L’auteur précipite son héros contre deux adversaires costauds : la mafia et le FBI. Les deux organisations lui demandent des comptes à propos d’un passé auquel l’amnésie lui interdit l’accès. Leur insistance est d’autant plus brutale qu’elles ne croient ni l’une ni l’autre à cette trahison de la mémoire. Ce n’est d’ailleurs qu’une des convergences entre les défenseurs de l’ordre et l’empire du crime. Si distance il y a entre les deux machines, elle tiendra aux justifications mises de l’avant plus qu’aux gestes. Et encore ! Pèse ainsi sur toute l’histoire le poids d’une injustice doublement verrouillée : comment l’amnésique pourrait-il raconter ce qu’il ignore ? Le récit, alerte et prenant, se déroule à l’ombre de deux impératifs : la survie et la recherche d’une identité.
De façon constante, l’auteur tend vers une écriture soignée. Il y parvient assez bien, sauf peut-être dans certains échanges verbaux. Le ton cesse alors d’être plausible, le vocabulaire et la syntaxe versent dans l’artifice et le plaidoyer change de registre. Dérive heureusement peu fréquente. Contrairement à l’habitude du roman québécois, qui manifeste le plus souvent peu d’intérêt pour la description, Gaï De Ropraz situe les décors avec précision et même avec une chaleur éloquente. Quand, par exemple, à la fin de la trajectoire, tombent en place les derniers éléments du casse-tête, l’auteur prend le temps de décrire la propriété ‘ la Palazzina ‘ qui attend son héros sur la Côte d’Azur. La description rend l’immeuble si accueillant, si attentif aux besoins d’un homme qui se cherche encore que le lecteur ressent grâce à elle ce qu’éprouve le personnage.

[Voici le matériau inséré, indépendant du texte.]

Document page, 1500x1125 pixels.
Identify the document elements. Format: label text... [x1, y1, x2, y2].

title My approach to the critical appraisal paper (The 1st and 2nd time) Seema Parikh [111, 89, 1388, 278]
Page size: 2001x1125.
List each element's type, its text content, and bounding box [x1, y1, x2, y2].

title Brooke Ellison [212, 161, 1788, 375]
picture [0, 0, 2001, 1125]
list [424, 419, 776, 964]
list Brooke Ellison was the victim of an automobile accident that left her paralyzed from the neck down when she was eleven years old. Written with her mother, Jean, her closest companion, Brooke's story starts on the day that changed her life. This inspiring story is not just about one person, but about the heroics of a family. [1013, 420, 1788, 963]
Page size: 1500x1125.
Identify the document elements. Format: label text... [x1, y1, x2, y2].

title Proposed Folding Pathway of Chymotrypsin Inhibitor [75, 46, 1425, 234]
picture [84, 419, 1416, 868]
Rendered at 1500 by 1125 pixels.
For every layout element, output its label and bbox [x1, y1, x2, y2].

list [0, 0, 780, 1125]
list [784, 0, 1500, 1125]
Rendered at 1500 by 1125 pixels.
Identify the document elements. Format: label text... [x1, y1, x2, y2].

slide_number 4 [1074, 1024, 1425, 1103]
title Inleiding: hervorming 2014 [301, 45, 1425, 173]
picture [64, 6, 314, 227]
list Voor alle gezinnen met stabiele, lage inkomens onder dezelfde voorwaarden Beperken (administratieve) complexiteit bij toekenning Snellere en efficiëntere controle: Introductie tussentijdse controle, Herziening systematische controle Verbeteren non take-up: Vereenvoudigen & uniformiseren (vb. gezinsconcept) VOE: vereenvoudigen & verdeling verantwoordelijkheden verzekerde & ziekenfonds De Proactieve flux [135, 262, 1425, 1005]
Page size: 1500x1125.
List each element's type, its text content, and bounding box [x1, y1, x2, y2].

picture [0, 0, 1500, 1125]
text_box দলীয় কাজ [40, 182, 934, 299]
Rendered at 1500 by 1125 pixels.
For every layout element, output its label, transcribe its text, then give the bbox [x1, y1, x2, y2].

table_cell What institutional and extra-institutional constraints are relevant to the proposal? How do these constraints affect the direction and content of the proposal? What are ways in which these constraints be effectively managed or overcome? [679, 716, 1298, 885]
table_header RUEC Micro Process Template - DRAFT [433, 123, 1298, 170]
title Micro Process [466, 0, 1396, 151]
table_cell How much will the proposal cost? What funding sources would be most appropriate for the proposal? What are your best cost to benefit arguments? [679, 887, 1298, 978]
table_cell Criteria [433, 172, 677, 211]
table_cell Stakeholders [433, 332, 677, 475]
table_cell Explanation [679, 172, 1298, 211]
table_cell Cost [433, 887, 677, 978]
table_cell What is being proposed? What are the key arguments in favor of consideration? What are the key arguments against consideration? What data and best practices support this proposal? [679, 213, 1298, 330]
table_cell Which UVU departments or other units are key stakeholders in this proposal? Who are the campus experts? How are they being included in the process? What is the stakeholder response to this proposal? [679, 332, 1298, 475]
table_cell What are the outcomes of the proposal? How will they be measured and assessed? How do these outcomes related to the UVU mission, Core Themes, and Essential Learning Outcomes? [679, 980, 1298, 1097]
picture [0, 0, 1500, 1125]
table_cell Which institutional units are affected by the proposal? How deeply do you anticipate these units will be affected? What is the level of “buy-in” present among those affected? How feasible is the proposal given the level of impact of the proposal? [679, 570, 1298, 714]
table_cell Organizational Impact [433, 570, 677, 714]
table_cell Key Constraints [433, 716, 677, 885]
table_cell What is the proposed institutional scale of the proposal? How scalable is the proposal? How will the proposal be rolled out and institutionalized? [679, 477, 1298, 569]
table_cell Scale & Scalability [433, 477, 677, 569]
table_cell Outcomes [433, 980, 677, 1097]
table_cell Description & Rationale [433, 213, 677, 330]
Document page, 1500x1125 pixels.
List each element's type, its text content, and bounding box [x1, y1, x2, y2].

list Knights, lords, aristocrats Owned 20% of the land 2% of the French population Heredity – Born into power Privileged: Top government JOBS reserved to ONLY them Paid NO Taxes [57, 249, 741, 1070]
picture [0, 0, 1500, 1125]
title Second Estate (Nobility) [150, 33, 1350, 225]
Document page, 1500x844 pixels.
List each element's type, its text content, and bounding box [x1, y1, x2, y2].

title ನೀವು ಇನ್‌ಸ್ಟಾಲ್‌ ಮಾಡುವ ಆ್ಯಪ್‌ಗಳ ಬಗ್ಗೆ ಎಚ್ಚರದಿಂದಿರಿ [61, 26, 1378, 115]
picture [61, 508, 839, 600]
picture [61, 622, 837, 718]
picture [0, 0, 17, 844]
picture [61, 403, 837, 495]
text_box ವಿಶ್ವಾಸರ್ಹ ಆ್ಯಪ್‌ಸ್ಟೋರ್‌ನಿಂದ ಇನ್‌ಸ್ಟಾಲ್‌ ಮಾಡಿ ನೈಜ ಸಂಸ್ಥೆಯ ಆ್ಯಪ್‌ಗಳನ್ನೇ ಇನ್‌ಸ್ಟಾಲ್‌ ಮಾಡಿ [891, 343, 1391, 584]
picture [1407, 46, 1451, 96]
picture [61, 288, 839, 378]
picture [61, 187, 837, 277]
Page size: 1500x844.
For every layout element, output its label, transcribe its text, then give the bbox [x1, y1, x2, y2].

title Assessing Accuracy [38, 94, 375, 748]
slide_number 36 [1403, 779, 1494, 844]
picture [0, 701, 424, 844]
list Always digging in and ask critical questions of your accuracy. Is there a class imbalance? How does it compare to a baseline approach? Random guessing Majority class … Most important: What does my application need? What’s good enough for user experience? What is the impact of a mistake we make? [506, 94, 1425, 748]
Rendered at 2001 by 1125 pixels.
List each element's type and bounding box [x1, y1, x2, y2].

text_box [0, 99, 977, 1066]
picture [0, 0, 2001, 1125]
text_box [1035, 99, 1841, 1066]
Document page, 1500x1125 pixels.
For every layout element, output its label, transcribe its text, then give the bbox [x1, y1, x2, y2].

Pareil soin comporte une rançon. Méticuleux quant à l’architecture, aux routes, aux habitations, De Ropraz l’est tout autant quand il s’abandonne à son culte des bons vins. Métier ou passion privée, la dégustation fige alors l’action comme le ferait l’impérieux coup de sifflet d’un arbitre ou d’un policier. Péché pourtant véniel dans un récit qui retrouve ensuite son rythme trépidant.